The Bristol & Exeter Railway was a considerable financial success and between 1844 and 1874, paying an average annual dividend of 4.5 per cent.[5] The city fathers of Exeter refused the railway access to the dock of the Exeter Canal until 35 years after it entered the city in 1844.
The railway was fully amalgamated with the Great Western Railway on 1 January 1876.[1]
South of Weston-super-Mare the line crosses the western end of the Mendip Hills, at Uphill, through a deep cutting spanned by a 115 feet (35 m) masonry arch bridge, known locally as Devil's Bridge, which is built into the rock sides.[2] It then runs south across the Somerset Levels.
At Bridgwater a retractable bridge was built in 1871 to the design of Sir Francis Fox. It carried a short industrial branch line over the River Parrett to the docks, but the bridge had to be movable, to allow boats to proceed upriver. An 80-foot (24 m) section of railway track to the east of the bridge could be moved sideways, so that the main 127-foot (39 m) girders could be retracted, creating a navigable channel which was 78 feet (24 m) wide.[2] It was manually operated for the first eight months, and then powered by a steam engine, reverting to manual operation in 1913, when the steam engine failed.[6] The bridge was last opened in 1953, and the traverser section was demolished in 1974, but public outcry at the action resulted in the bridge being listed as a Scheduled Ancient Monument, and the rest of the bridge was kept.[7] It was later used as a road crossing, until the construction of the Chandos road bridge alongside it, and is now only used by pedestrians. Parts of the steam engine were moved to Westonzoyland Pumping Station Museum in 1977.[2] The bridge is now a Grade II* listed building.[8]

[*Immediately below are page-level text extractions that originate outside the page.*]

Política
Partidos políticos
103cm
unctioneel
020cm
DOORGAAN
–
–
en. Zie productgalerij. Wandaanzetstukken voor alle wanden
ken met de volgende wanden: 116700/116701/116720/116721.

The main line crosses the River Parrett just south of Bridgwater on the Somerset Bridge, with a 100 feet (30 m) span but a rise of just 12 feet (3.7 m). Work started in 1838 and was completed in 1841. Brunel left the centering scaffold in place as the foundations were still settling but was forced to remove it in 1843 to reopen the river for navigation. Brunel demolished the brick arch and had replaced it with a timber arch within six months without interrupting the traffic on the railway. This was in turn replaced in 1904 by a steel girder bridge.[9]
At Taunton the River Tone was straightened to avoid the need for two bridges close together. West of Taunton gradients of 1 in 80 were needed to cross the Blackdown Hills and at the summit on the Somerset-Devon border the 1,092 yards (999 m) Whiteball Tunnel was constructed.[2]

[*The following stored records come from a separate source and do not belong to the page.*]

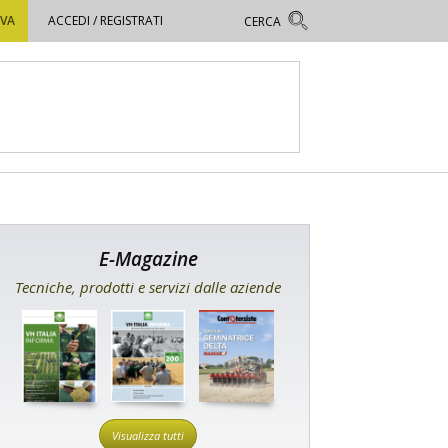
OVA
ACCEDI / REGISTRATI
E-Magazine
Tecniche, prodotti e servizi dalle aziende
Visualizza tutti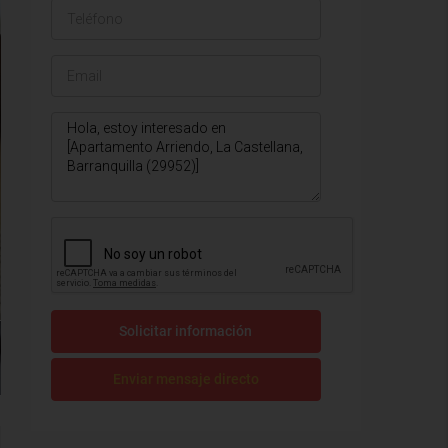
Solicitar información
Enviar mensaje directo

Main article Bristol and Exeter Railway locomotives.
Locomotives for the railway were provided by the Great Western Railway until its working arrangement finished on 1 May 1849, after which the Bristol and Exeter provided its own locomotives. Engine sheds were provided at major stations and on some branches, and workshops were established at Bristol in September 1854.[10]
Charles Hutton Gregory was responsible for the locomotives until May 1850, when James Pearson was appointed as Locomotive Engineer. He designed several classes of tank engines, including his distinctive large 4-2-4T locomotives, the first of which were introduced in 1854.[10]